Thursday, July 15, 2004

Wisdom from Campbell

Nothing is more common with polemic writers, than to complain of the pride of those who impugn their theories. It requires no great penetration to discern, that the pride of the writer is the source of the complaint. The charge is commonly reciprocal, and just on both sides. Would you know which is the proudest? You will not mistake the matter greatly in concluding, that it is he who on this topic makes the loudest clamour. But of all the species of pride and presumption that have ever yet appeared, it is certainly the most extravagant, for a puny mortal, the insect of a day, a reptile of the dust, to arrogate the prerogative of omniscience, to ascend the throne of the Most High, and to point the thunders of Almighty power. Is it to be wondered that such a disposition should produce a spirit of persecution? It would be miraculous if it did not. Can the man who does not hesitate to usurp one function of Omnipotence, hesitate to usurp another? Would he who scruples not to pronounce sentence, scruple to execute it if it were in his power? Yes, upon reflection I am persuaded, that far the greater part of those blind zealots themselves would stop here. We are however too amply warranted by experience to say at least, that they will not scruple to consign him to a stake in this world, whom they do not scruple, in their usurped capacity of judges, to hell-fire in the next.

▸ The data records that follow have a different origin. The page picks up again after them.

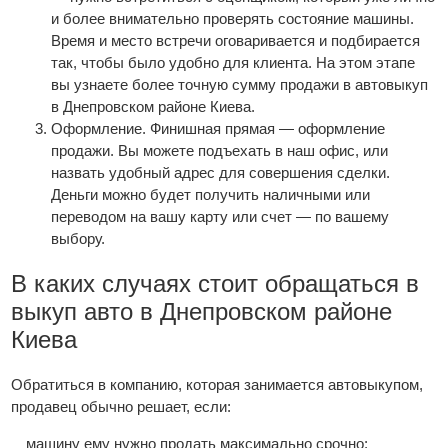
и более внимательно проверять состояние машины.
Время и место встречи оговаривается и подбирается
так, чтобы было удобно для клиента. На этом этапе
вы узнаете более точную сумму продажи в автовыкуп
в Днепровском районе Киева.
Оформление. Финишная прямая — оформление
продажи. Вы можете подъехать в наш офис, или
назвать удобный адрес для совершения сделки.
Деньги можно будет получить наличными или
переводом на вашу карту или счет — по вашему
выбору.
В каких случаях стоит обращаться в
выкуп авто в Днепровском районе
Киева
Обратиться в компанию, которая занимается автовыкупом,
продавец обычно решает, если:
машину ему нужно продать максимально срочно;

We sometimes hear much of Antichrist amongst our controvertists. Who is Antichrist? It is an usurper, who, under pretence of honouring Christ, supplants him, perverting the power he has assumed to the seduction of the disciples, 2 Thess. ii. 3, &c. We have seen already, that, in the political artifices we have been combating, there is a double usurpation of the prerogatives of our Lord, both as the only infallible instructor of the people, and as the supreme judge of the world. This is therefore that malign spirit of Antichrist, whose baleful influences, have, alas! been but too widely diffused, to the unspeakable hurt of that godlike charity, without which, with all our pretensions to faith, and zeal, and knowledge, we are at best but sounding brass and tinkling cymbals, 1 Cor. xiii. 1-3.
What then shall we say of those who differ from us in important articles? What shall we say? That, in our judgment, they err, not knowing the Scriptures. What more should we say? It belongs to the Omniscient, the Searcher of hearts, and to him only, to say whether their error, if they be in an error, proceeds from pravity of disposition, or from causes in which the will had no share. Is it for us to determine, how much wood, and hay, and stubble, may be reared up on the only foundation, Jesus Christ? Though the foreign materials, by the apostle's account, will be consumed in the fiery trial they must undergo, yet the builder himself will be saved, 1 Cor. iii. 15. We are ever, like Peter, turning aside from the point in hand, (which is what immediately concerns ourselves,) and, by a curiosity much less justifiable than his, inquiring, what will become of this man? When such a question arises in thy mind, O my fellow-Christian, think thou hearest the voice of thy divine Master checking thy impertinence in the words addressed to the apostle, What is that to thee? Follow thou me? John xxi. 22.
George Campbell,  "The Spirit of the Gospel a Spirit Neither of Superstition Nor of Enthusiasm," preached before the synod of Aberdeen, 9 April 1771.
I've taken this from (to give it its full name) A Dissertation on Miracles: Containing an Examination of the Principles Advanced by David Hume, Esq., in An Essay on Miracles; with a Correspondence on the Subject by Mr. Hume, Dr. Campbell, and Dr. Blair. To Which are Added, Sermons and Tracts. A New Edition. Thomas Tegg (1839) 191-192.
"Enthusiasm" in the title of the sermon doesn't mean what we would mean by it. It was common among establishment Protestants in this period to distinguish true religion from the two opposing vices of superstition (also called priestcraft) and enthusiasm. Thus, theologians of both the Church of England and the Church of Scotland saw themselves as occupying the golden mean or happy medium between Catholicism and the more radical forms of Protestantism (Baptists, Methodists, and Quakers, mostly); the former was considered excessively rigid, and the latter excessively loose, in religious and social structure (and usually doctrine as well). It was a common polemical trope, which Hume takes up for his own use in several places.